PM: Preallocating image memory...

I waited over a minute with nothing apparent happening.

But: It worked once from KDM with hibernate script. So it doesn't seem to work anymore once the KDE Desktop has started and initialized OpenGL composoting. I once tried with full KDE 4.5.1 nepomuk/virtuoso desktop search scan activity. The other time I paused scanning for new files. On both attempts it hung.
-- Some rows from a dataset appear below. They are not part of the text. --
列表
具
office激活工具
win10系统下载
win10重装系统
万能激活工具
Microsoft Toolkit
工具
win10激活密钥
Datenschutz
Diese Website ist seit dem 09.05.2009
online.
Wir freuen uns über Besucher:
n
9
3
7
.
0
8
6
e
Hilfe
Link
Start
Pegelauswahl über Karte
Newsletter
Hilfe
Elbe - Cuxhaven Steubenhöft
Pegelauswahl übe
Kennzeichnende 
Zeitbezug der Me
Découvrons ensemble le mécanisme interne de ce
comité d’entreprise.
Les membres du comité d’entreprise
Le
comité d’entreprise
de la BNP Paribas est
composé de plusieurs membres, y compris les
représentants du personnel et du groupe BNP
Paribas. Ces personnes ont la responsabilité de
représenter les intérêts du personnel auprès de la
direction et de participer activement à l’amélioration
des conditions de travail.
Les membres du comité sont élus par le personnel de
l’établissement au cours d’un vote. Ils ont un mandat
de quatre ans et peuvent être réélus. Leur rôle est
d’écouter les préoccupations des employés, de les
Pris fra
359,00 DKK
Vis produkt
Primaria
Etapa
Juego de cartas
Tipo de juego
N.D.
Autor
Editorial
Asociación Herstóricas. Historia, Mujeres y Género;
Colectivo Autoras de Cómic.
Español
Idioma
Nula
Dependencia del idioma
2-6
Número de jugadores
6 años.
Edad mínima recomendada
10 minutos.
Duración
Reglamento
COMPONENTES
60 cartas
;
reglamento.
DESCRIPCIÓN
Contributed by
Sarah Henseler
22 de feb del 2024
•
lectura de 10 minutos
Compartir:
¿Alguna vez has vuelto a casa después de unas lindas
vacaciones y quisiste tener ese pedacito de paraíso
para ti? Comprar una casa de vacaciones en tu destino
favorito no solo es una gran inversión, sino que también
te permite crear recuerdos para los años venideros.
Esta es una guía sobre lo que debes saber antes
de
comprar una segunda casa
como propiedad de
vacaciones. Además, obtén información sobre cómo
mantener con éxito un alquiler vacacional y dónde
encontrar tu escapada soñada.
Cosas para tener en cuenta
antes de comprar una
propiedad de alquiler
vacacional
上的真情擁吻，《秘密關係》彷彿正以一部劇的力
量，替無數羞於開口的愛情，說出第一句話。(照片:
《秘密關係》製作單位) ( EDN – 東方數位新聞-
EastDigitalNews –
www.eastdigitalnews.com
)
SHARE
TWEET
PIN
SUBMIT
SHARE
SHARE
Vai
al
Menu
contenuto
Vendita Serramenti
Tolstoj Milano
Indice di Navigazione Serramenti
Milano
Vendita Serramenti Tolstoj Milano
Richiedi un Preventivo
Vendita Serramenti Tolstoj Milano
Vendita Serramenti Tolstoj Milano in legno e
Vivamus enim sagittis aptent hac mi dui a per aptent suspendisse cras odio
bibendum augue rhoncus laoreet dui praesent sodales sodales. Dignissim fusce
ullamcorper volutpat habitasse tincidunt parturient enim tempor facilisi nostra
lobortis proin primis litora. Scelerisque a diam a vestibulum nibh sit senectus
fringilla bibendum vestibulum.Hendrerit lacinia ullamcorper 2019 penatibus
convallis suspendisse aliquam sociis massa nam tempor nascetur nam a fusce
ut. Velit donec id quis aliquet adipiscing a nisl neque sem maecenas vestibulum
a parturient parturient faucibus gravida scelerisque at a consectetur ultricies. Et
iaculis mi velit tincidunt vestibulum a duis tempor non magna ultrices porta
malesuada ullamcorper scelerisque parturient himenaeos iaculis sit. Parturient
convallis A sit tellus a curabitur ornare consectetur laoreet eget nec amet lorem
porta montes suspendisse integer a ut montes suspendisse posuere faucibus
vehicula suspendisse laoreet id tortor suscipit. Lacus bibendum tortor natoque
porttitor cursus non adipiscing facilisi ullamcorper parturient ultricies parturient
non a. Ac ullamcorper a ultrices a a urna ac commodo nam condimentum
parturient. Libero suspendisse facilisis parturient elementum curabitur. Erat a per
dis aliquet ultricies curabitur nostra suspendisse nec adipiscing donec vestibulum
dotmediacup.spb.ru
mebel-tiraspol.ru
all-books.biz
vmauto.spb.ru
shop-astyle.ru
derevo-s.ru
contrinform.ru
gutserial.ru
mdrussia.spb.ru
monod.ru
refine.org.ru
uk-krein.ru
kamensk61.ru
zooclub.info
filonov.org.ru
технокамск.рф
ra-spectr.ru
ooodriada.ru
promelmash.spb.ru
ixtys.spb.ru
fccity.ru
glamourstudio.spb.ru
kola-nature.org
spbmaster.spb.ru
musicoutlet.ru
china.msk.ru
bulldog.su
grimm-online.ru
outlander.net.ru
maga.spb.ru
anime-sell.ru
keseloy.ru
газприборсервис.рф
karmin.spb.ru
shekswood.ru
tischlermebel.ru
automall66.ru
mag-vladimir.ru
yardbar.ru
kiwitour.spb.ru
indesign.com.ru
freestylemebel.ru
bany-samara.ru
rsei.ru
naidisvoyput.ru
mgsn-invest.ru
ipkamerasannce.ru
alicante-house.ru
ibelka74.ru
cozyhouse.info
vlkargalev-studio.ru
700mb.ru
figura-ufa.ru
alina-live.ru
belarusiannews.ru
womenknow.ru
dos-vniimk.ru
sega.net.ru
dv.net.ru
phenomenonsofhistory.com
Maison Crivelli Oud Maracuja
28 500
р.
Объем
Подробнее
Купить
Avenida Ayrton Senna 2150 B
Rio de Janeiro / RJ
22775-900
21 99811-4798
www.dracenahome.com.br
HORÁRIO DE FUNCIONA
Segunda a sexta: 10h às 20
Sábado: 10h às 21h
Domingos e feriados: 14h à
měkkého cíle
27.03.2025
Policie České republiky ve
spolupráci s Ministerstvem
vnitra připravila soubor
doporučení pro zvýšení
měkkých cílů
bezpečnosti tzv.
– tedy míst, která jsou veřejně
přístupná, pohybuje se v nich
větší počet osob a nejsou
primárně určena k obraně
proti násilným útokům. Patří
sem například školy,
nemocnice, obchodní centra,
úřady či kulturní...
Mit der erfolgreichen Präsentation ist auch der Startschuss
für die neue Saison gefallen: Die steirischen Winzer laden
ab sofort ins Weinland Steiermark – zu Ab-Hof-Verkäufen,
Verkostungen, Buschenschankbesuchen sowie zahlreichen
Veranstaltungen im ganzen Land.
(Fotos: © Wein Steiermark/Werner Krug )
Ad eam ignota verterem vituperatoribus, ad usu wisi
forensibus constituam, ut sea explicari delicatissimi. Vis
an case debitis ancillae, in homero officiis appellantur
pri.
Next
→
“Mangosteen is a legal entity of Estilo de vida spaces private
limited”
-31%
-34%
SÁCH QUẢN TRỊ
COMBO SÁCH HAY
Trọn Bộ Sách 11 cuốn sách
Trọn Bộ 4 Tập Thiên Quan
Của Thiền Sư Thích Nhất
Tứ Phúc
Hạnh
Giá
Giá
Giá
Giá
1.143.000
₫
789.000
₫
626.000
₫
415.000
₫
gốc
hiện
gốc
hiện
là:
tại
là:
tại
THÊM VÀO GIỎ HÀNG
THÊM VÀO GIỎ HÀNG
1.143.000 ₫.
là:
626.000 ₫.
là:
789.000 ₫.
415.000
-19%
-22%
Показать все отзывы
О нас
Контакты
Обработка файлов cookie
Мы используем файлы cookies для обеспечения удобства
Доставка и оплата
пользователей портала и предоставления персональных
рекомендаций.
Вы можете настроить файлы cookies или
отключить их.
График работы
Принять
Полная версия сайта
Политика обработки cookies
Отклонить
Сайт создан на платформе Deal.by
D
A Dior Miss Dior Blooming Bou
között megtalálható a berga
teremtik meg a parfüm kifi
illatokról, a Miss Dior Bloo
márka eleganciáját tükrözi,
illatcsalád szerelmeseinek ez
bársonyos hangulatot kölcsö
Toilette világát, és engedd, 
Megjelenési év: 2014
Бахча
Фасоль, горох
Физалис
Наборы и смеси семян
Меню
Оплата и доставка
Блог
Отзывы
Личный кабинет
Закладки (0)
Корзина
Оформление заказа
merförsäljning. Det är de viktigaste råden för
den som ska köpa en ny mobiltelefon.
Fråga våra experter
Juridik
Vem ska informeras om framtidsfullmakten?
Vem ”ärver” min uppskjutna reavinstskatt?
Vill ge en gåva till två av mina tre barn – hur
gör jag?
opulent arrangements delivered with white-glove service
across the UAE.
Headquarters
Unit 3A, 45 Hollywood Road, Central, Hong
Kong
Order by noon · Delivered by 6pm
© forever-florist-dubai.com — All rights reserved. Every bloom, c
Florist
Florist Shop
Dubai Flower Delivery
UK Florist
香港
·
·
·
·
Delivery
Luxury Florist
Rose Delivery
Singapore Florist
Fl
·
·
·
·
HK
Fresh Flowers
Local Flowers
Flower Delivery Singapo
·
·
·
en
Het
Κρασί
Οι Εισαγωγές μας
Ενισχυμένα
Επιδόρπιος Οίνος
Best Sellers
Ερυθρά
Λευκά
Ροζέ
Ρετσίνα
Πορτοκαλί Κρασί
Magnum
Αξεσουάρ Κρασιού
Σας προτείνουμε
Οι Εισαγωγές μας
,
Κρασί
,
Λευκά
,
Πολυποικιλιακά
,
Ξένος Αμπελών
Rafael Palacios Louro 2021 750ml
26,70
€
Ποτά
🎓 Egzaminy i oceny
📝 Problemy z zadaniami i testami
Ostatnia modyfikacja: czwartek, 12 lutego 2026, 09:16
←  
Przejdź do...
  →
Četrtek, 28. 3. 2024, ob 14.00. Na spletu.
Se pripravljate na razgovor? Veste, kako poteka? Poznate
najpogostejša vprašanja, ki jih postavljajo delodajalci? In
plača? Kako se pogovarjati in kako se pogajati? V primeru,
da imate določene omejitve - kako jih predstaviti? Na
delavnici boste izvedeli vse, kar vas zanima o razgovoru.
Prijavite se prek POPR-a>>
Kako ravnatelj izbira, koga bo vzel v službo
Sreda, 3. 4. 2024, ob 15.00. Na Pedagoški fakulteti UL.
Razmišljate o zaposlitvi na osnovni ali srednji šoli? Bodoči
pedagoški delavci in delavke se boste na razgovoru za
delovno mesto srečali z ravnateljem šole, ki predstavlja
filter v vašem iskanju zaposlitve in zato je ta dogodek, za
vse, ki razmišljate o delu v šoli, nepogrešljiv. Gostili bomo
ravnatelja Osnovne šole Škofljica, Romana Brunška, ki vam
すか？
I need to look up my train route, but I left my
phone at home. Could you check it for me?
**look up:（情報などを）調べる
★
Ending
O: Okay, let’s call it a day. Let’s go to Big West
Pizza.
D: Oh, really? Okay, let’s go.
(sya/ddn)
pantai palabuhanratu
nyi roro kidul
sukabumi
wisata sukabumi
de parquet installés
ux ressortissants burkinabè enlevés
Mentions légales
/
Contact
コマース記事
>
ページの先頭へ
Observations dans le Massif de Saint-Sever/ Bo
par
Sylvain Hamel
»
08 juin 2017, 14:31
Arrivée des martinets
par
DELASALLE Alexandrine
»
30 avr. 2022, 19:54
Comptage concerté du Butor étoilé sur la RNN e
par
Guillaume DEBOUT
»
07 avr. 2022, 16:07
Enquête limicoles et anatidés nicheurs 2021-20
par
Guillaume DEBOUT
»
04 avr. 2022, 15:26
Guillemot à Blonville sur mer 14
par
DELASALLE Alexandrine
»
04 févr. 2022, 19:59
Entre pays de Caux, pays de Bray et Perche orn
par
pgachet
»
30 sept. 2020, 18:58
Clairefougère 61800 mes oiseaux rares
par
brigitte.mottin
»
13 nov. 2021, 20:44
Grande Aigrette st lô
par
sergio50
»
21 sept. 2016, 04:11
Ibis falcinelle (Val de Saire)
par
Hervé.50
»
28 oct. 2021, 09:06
So plain result is: With plain 2.6.35.4 userspace software suspend and even the kernel based variant just doesn't work. FWIW TuxOnIce currently doesn't work nicely with 2.6.36-rc3 and 2.6.35.4 as well, thus I just downgraded once again to the last known fully working kernel 2.6.33.7 with userspace software suspend.

And now I don't get how to remove that "NEEDINFO" flag.
Comment 3 Martin Steigerwald 2010-09-14 13:19:49 UTC
TuxOnIce made at least *some* cycles with a started KDE desktop, while userspace software suspend hung on every attempt. TuxOnice shows problems on some resumes instead, so I think thats an different TuxOnIce related issue, thus I chose tuxonice-devel for reporting them.
Comment 4 Rafael J. Wysocki 2010-09-14 18:12:27 UTC
This appears to be the issue fixed by this commit:

http://git.kernel.org/?p=linux/kernel/git/torvalds/linux-2.6.git;a=commit;h=6715045ddc7472a22be5e49d4047d2d89b391f45

Can you please try to apply it on top of 2.6.35.y and see if it helps?
Comment 5 Martin Steigerwald 2010-09-15 09:31:23 UTC
2.6.35.4-tp42-vmembase-0-pm-avoid-oom-dirty works here. Tried two times, one tim with some applications open - a situation where it sometimes doesn't suspend cause it could not free enough low mem pages, just the same issue I have with TuxOnIce after switching to Radeon KMS. Thanks.

Hopefully Nigel can take some time soon to look into fixing up TuxOnIce. Its just faster and more responsive after a cycle.

Userspace software suspend basically seems to swap out lots of stuff prior to creating the image - it takes about a minute from "returned to userspace" before I can basically use the desktop again:

martin@shambhala:~/Computer/Shambhala/Kernel/2.6.35> free -m
             total       used       free     shared    buffers     cached
Mem:          2024        791       1232          0         56        212
-/+ buffers/cache:        523       1500
Swap:         3906        361       3545

(This is after two cycles with a fresh system which usually doesn't yet swap. KDE + applications can go into swap with 2 GiB, but not with just Kontact and a Konqueror window.)

Anyway, it works and if it continues to do so, I finally have an usable 2.6.35 on my ThinkPad T42. So thanks again.